I think it's still an open question whether you truly need an ensemble of long simulations (versus many shorter ones that can be generated in embarassingly parallel mode on GPUs).

Nonetheless, I'm thankful for both DESMOND and Anton, which helped push the MD community out of its moribund state in the early 2000s. I still don't think MD simulations produce anything that exceeds the opportunity value of the power they consume, and it seems unclear that they ever will, although I still would love to know the answer to the question: "could sophisticated classic forcefields with reasonable O(nlogn) scaling every be truly valuable as a virtual screening feature generator/evaluation mechanism".

[tchitra]

I agree that it is still unsolved, from a practical perspective. I think both sides (the MD vs. ensemble sampling) have incorporated techniques that the other side uses to improve sampling efficiency and accuracy. At the same time, I suspect that the sampling methodology only works with some form of structured guidance, whether it be MD or embedding (a la AlphaFold, which has a few former DESRES people working on it). The raw Monte Carlo methods that people use for 'embarrassing' parallelism often have terrible scaling — the spectral gaps of the Markov chains are abysmal and you only realize that after 1000s of core-hours.

Stored items:
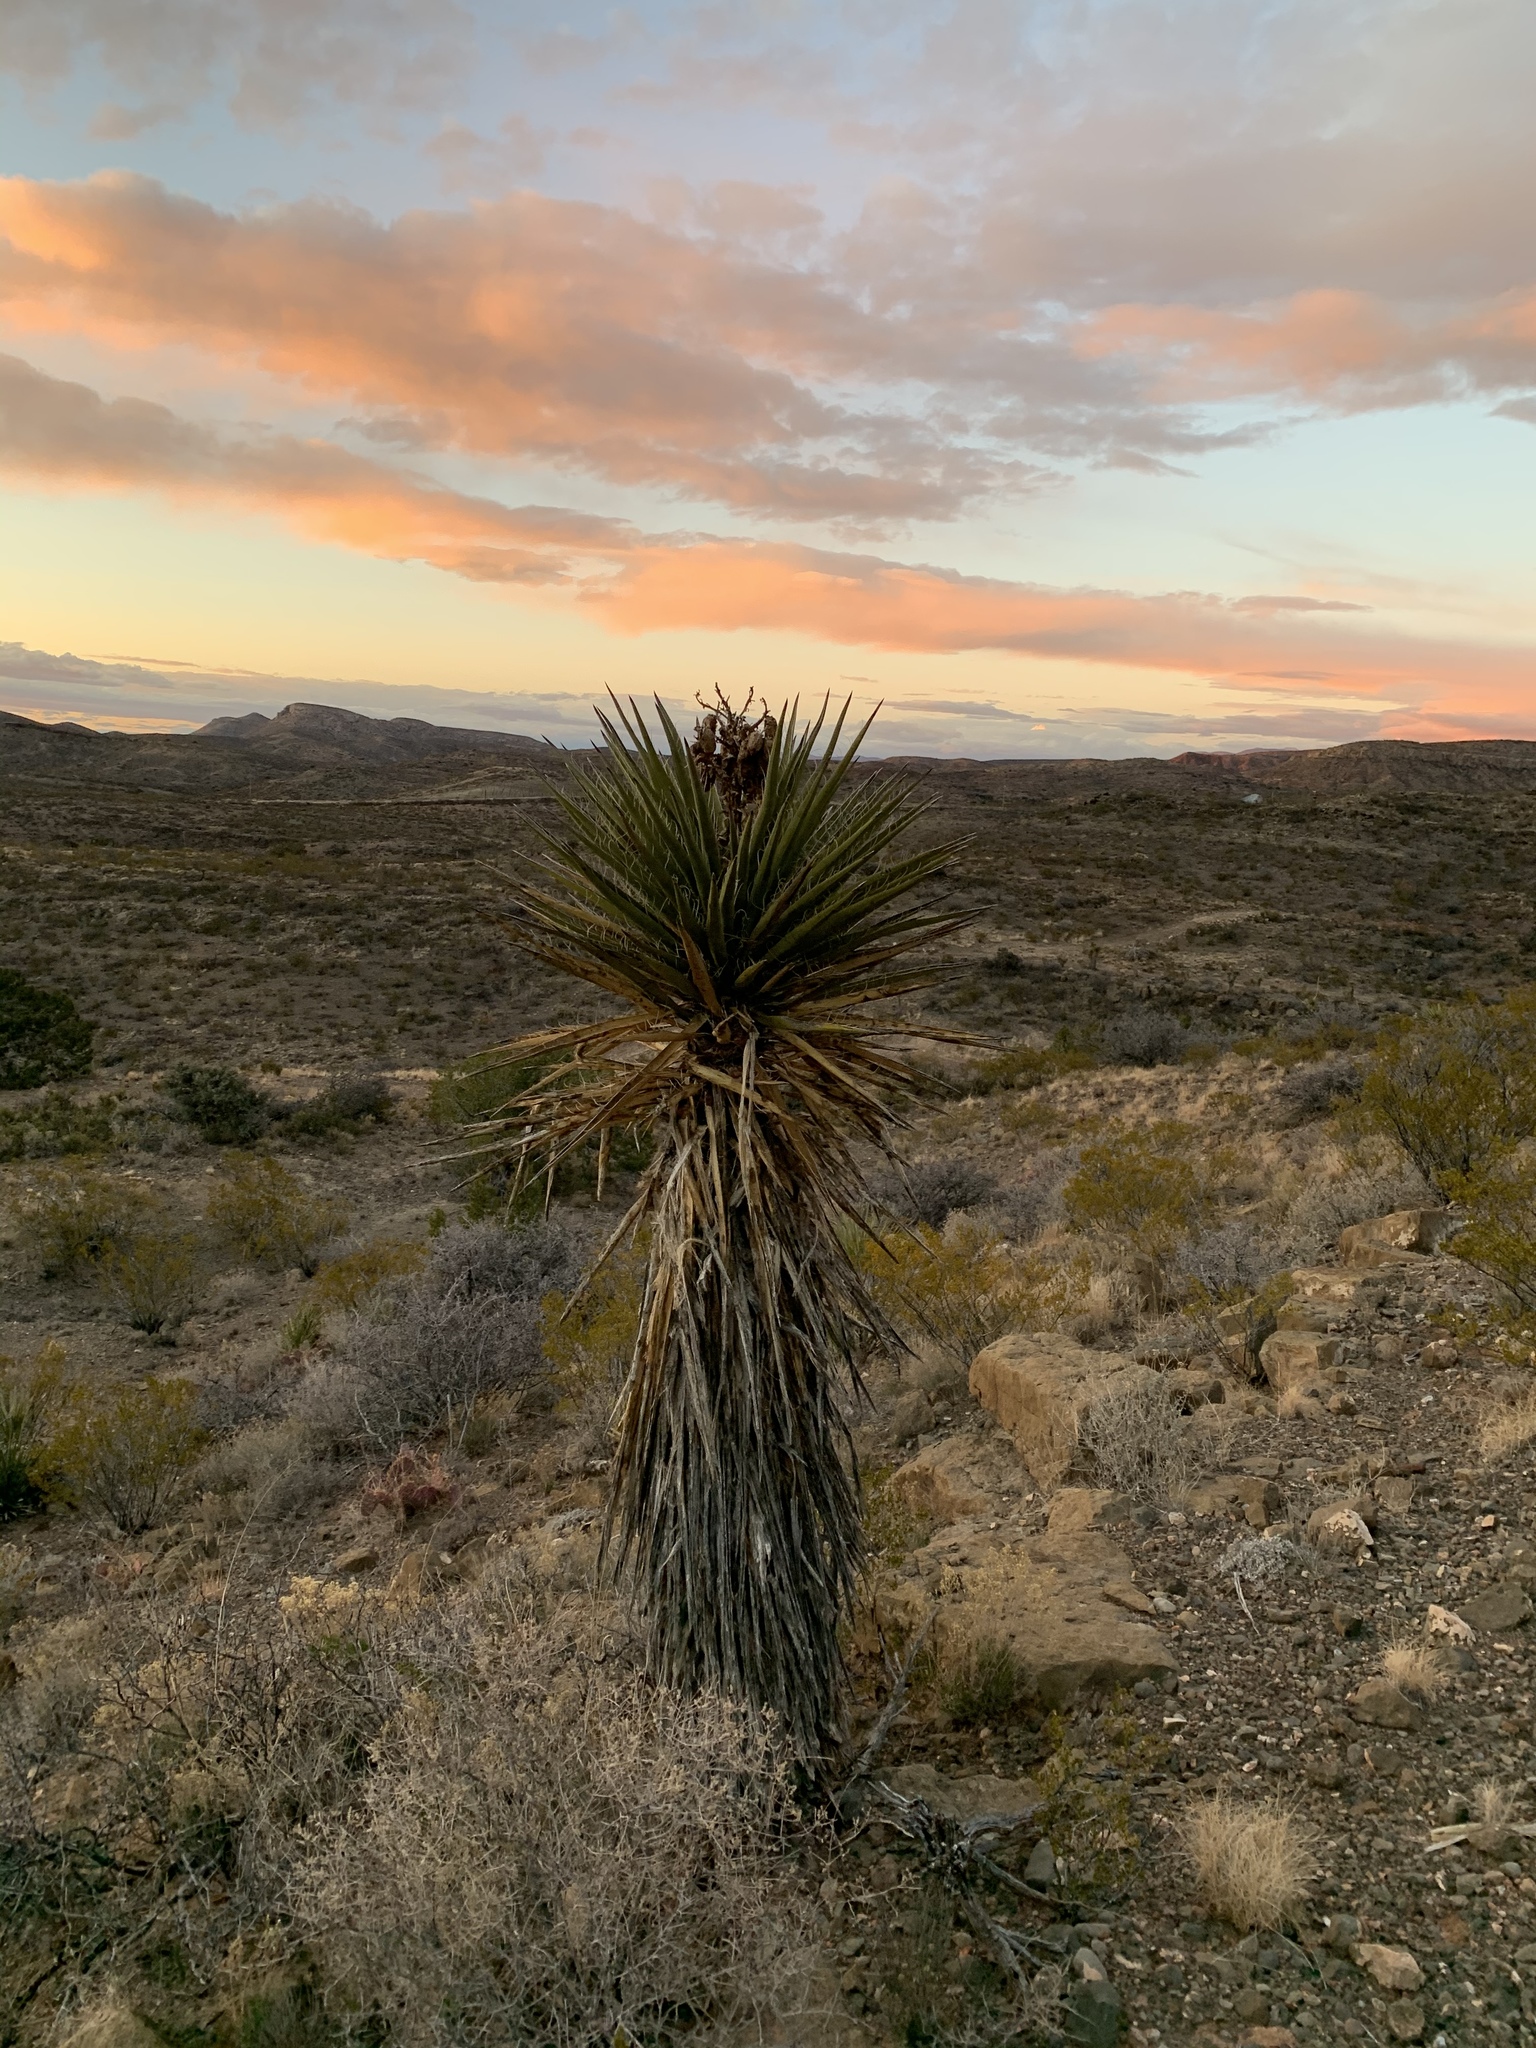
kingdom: Plantae
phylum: Tracheophyta
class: Liliopsida
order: Asparagales
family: Asparagaceae
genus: Yucca
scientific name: Yucca treculiana
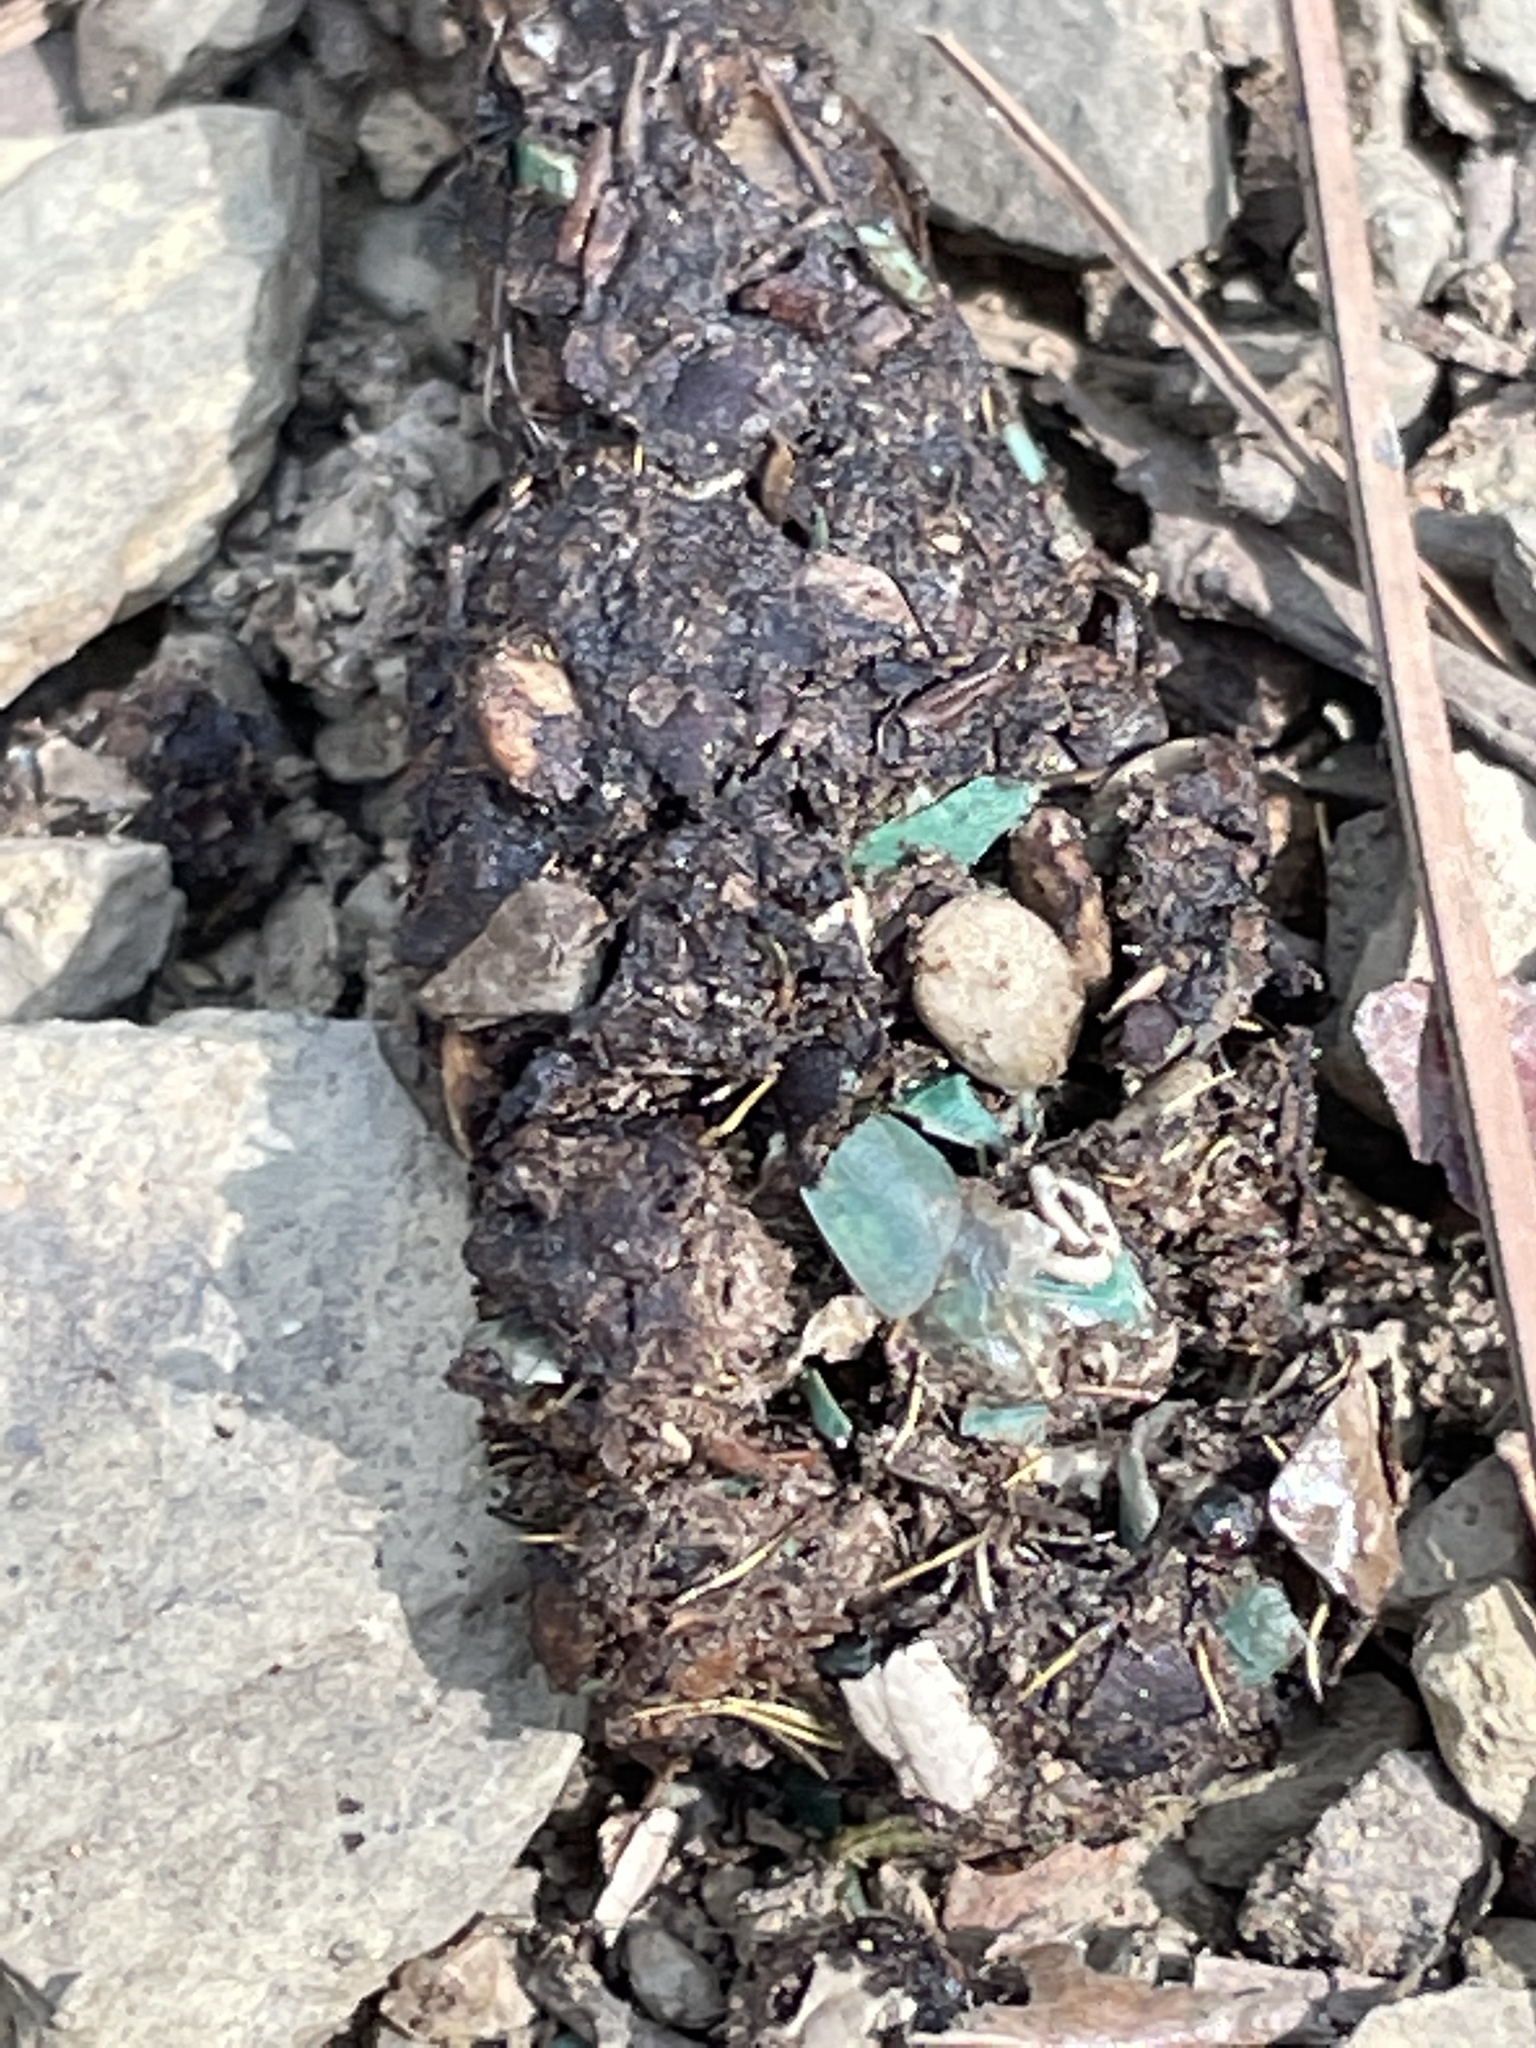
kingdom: Animalia
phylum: Chordata
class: Mammalia
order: Carnivora
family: Canidae
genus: Urocyon
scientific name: Urocyon cinereoargenteus
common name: Gray fox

PROBLEMS TO WORK ON>
1. In the thread on molecular dynamics simulations, which two things does the first poster thank for pushing the MD community out of its moribund state in the early 2000s?
2. List every specific tool, machine, project or research group that the thread on molecular dynamics simulations mentions by name.
3. Extend the forum thread on molecular dynamics sampling from the point where it stops.

ANSWERS TO THE EXERCISE>
1. DESMOND and Anton.

2. DESMOND, Anton, AlphaFold, DESRES

3.
On the other hand, DESRES had been focusing on a lot of acceleration methods that involved hardware optimized HMC-esque methodologies that had reasonably good parallelism. AFAICT the only public description of this work is in the appendices of this paper [0].

At the end of the day, you probably need both techniques because the pure sampling approaches lose fine structure (e.g. binding pockets opening up with anomalous frequency due to water clusters) whereas the standalone MD model has too long of a decorrelation time to get averages to converge.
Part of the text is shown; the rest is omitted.